Problem Statements
- Limited inventory: Exactly 200 tickets, no overselling.
- One ticket per user: Strictly enforce (assuming logged-in users only).
- Handle high concurrency: 20k+ users rushing at sale start, avoid server overload/high peak load.
- Minimize database stress: Avoid hammering the persistent DB during the peak.
Typical Solutions Fitting Your Node.js Setup
To meet your requirements:
- Use Redis as the primary hotspot for inventory and user checks (in-memory, distributed via clustering).
- Pre-load remaining tickets as a counter (e.g., atomic DECR).
- Use a Set for sold users (check/add atomically).
- Best: Redis Lua script (or Redis function in v7+) for atomicity: check stock >0, check user not bought, decrement stock, add user.
- Enforce one per user via user ID in a Redis Set.
- Handle concurrency: Virtual queue (e.g., Redis list or separate service like RabbitMQ/Kafka) or waiting room to throttle ingress.
- Offload DB: Successful attempts go to a message queue (e.g., Kafka/RabbitMQ) for async persistence; failures reject immediately.
- Node.js scaling: Cluster with PM2, share Redis, use worker threads for non-blocking I/O.
This pattern prevents overselling reliably while keeping peak DB hits near zero.
Proposed Solutions
1. In-Memory Ticket Counter
- Use Redis to maintain a ticket counter initialized to 200.
- Each purchase attempt decrements the counter atomically.
- If the counter reaches zero, further attempts are rejected.
- Pros: Fast, low latency.
- Cons: Requires Redis setup, potential single point of failure (mitigated with clustering).
- Example Redis command:
redis-cli
DECR ticket_counter
2. User Purchase Tracking
- Maintain a Redis Set to track users who have already purchased a ticket.
- Before processing a purchase, check if the user ID exists in the Set.
- If it exists, reject the purchase; otherwise, add the user ID to the Set.
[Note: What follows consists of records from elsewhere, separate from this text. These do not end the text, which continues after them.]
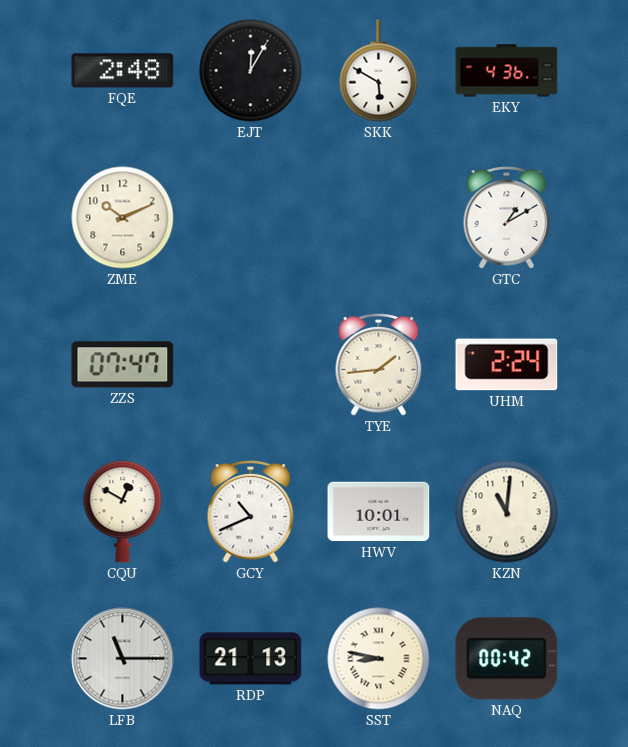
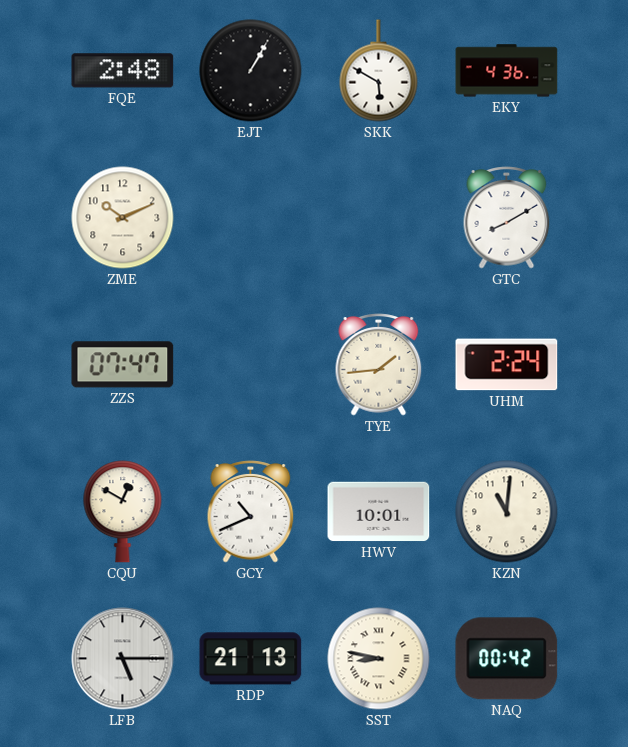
EJT: 12:05 -> 1:05
GTC: 1:10 -> 8:10
LFB: 11:15 -> 5:15
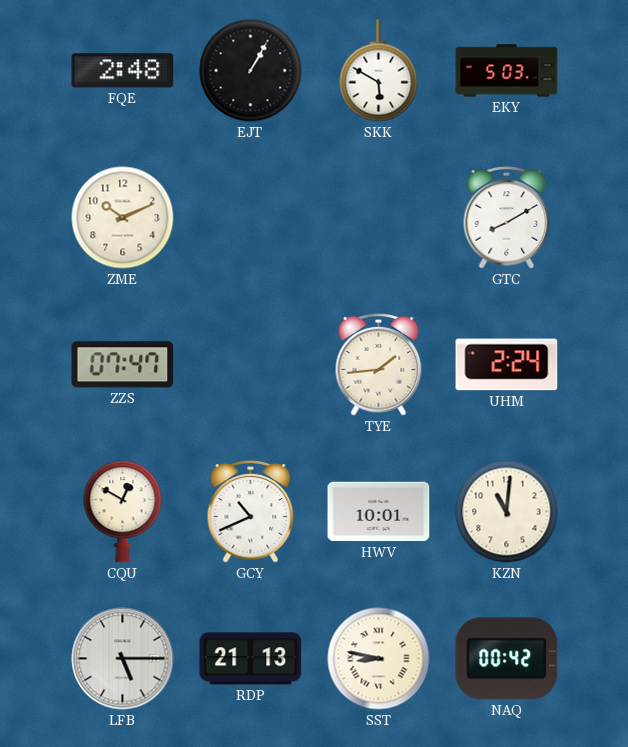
EKY: 4:36 -> 5:03
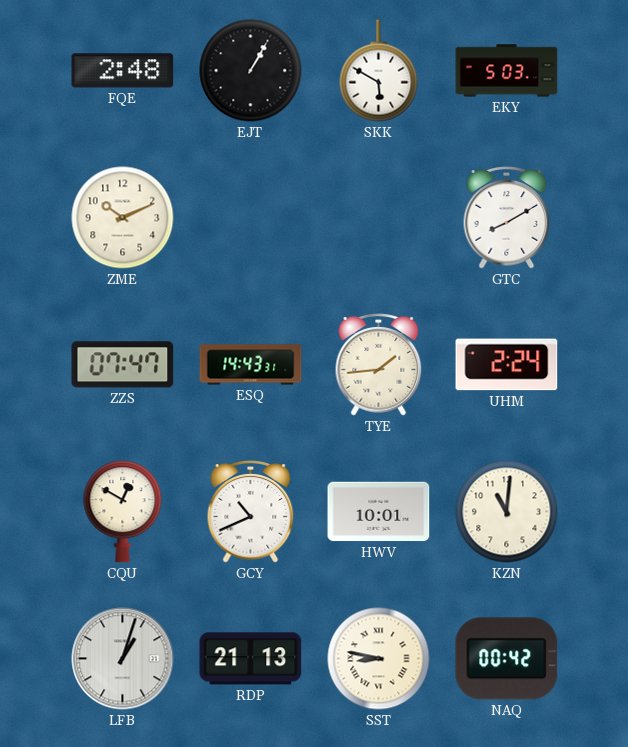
ESQ: none -> 14:43
LFB: 5:15 -> 1:03
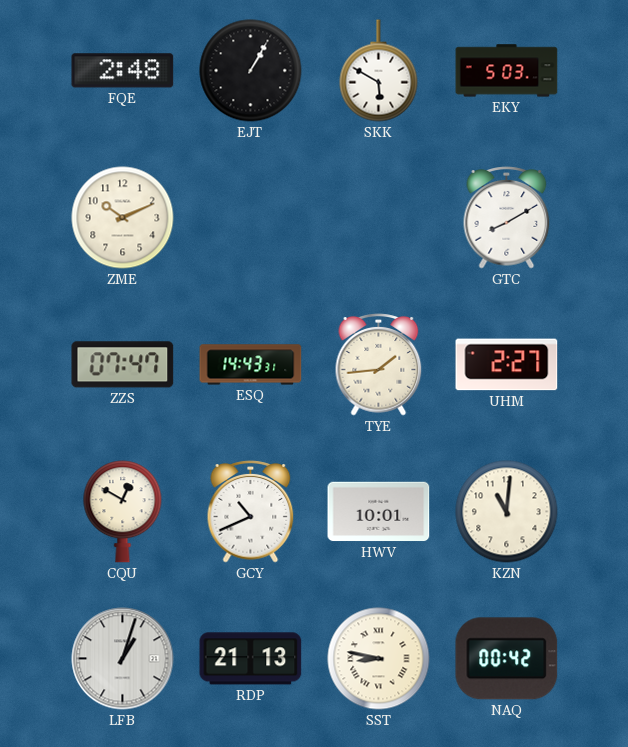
UHM: 2:24 -> 2:27
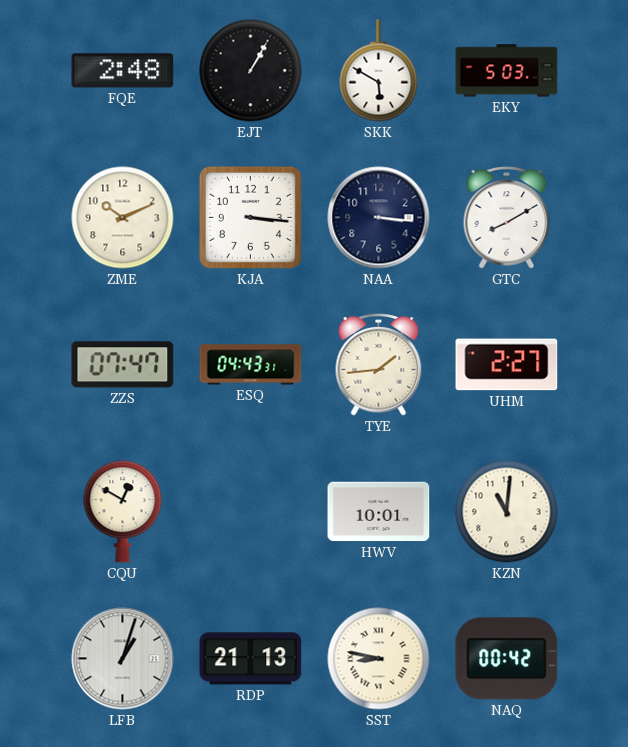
KJA: none -> 3:16
NAA: none -> 3:16
ESQ: 14:43 -> 04:43
GCY: 10:41 -> none
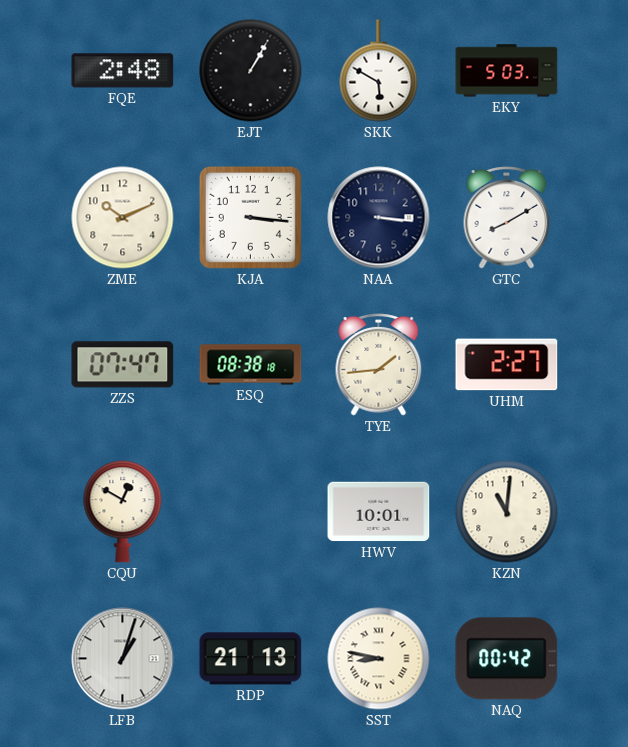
ESQ: 04:43 -> 08:38
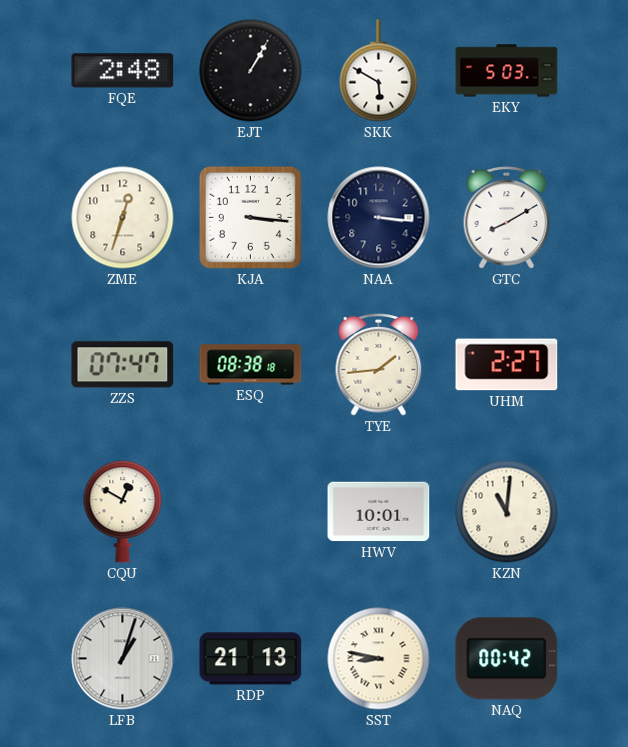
ZME: 10:11 -> 12:33
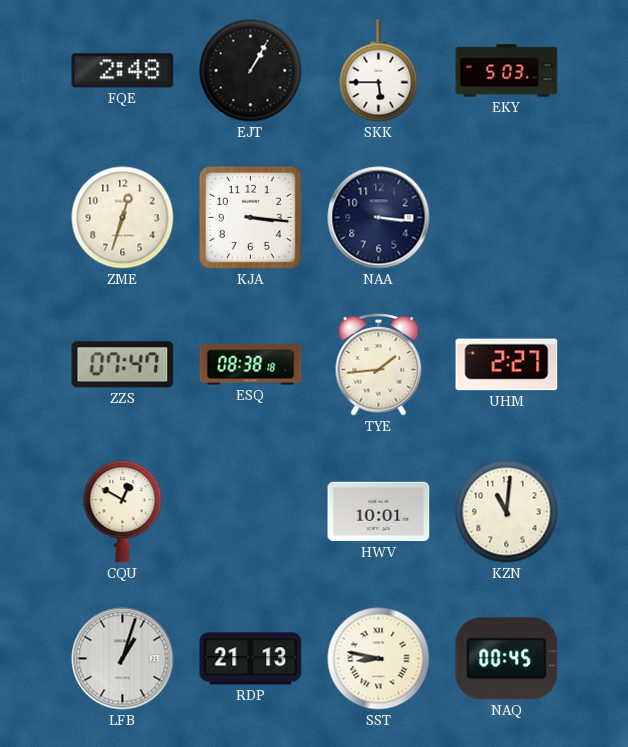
SKK: 5:50 -> 5:45
GTC: 8:10 -> none
NAQ: 00:42 -> 00:45
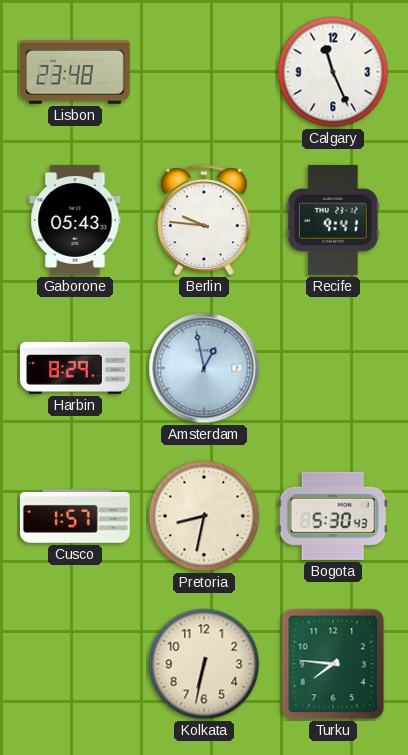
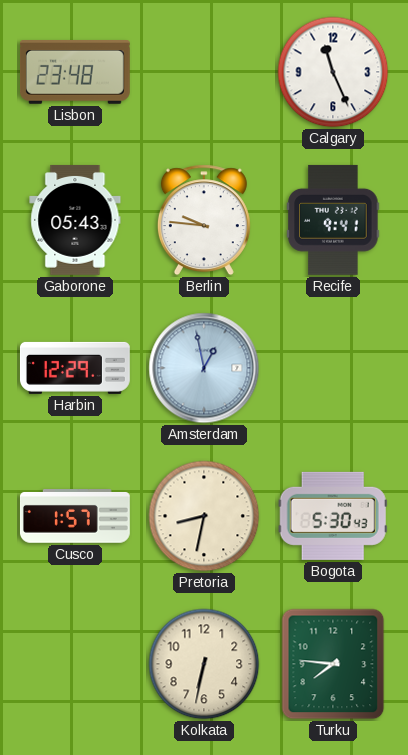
Harbin: 8:29 -> 12:29
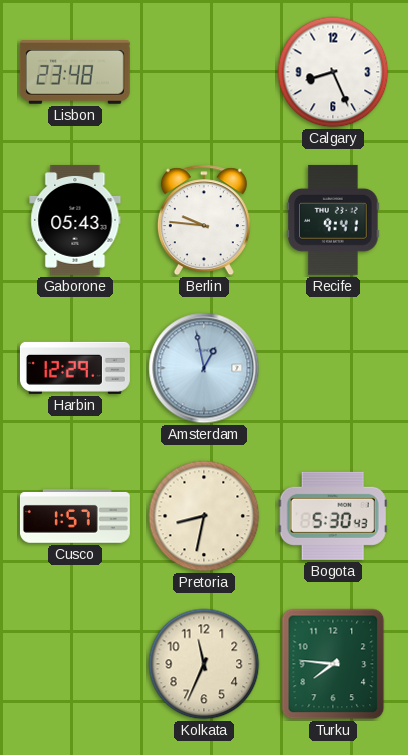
Calgary: 11:26 -> 8:26
Kolkata: 6:32 -> 11:34
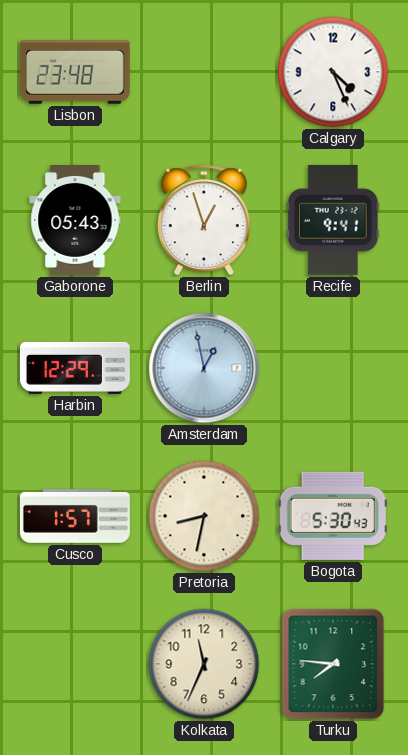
Calgary: 8:26 -> 4:26
Berlin: 9:46 -> 12:57
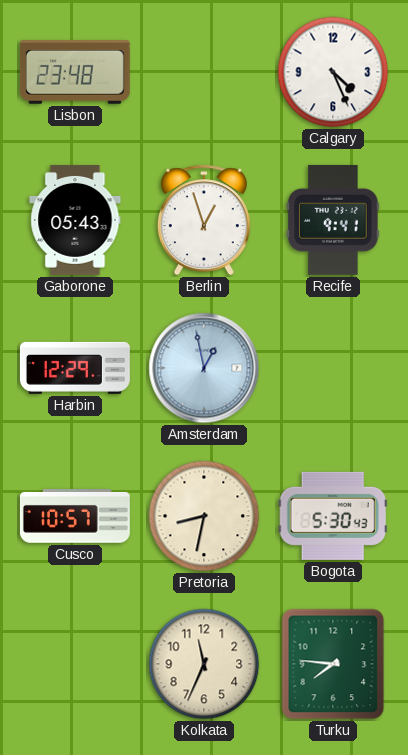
Cusco: 1:57 -> 10:57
- Pros: Efficient membership checks.
- Cons: Requires additional memory in Redis.
- Example Redis commands:
- Check membership:
redis-cli
SISMEMBER purchased_users user_id
- Add user:
redis-cli
SADD purchased_users user_id
3. Atomic Purchase Operation
- Use a Redis Lua script to combine the ticket decrement and user check/add into a single atomic
- operation.
- This ensures no overselling and enforces the one-ticket-per-user rule.
- Example Lua script:
local user_id = ARGV[1]
local ticket_key = KEYS[1]
local user_set_key = KEYS[2]
local tickets = tonumber(redis.call("GET", ticket_key) or "0")
if tickets <= 0 then
return 0 -- Sold out
end
if redis.call("SISMEMBER", user_set_key, user_id) == 1 then
return -1 -- User already purchased
end
redis.call("DECR", ticket_key)
redis.call("SADD", user_set_key, user_id)
return 1 -- Purchase successful
4. Asynchronous Order Processing
- Successful purchase attempts are sent to a message queue (e.g., RabbitMQ, Kafka) for asynchronous processing.
- A separate worker service consumes messages from the queue and persists them to the database.
- Pros: Reduces load on the database during peak times.
- Cons: Increased complexity with message queue setup.
- Example flow:
- User attempts purchase.
- If successful, send message to queue.
- Worker processes message and saves order to DB.
- Acknowledges completion.
- Handles failures/retries as needed.
- Example pseudocode for sending to queue:
messageQueue.send({
userId: user_id,
timestamp: Date.now()
});
5. Throttling and Rate Limiting
- Implement a virtual queue or waiting room to control the rate of incoming purchase requests.
- This helps prevent server overload and ensures a smoother user experience.
- Pros: Reduces peak load on the system.
- Cons: May introduce slight delays for users.
- Example implementation: – Use Redis lists to queue requests. – Process requests at a controlled rate.
6. Node.js Scaling
- Use PM2 to cluster your Node.js application across multiple CPU cores.
- Share Redis connections among instances.
- Use worker threads for CPU-intensive tasks to keep the event loop responsive.
- Pros: Improved performance and reliability.
- Cons: Increased complexity in deployment and monitoring.
- Example PM2 command:
pm2 start app.js -i max
Conclusion
By leveraging Redis for atomic operations, user tracking, and asynchronous processing, you can effectively manage a flash sale with limited tickets while minimizing database load and ensuring a smooth user experience.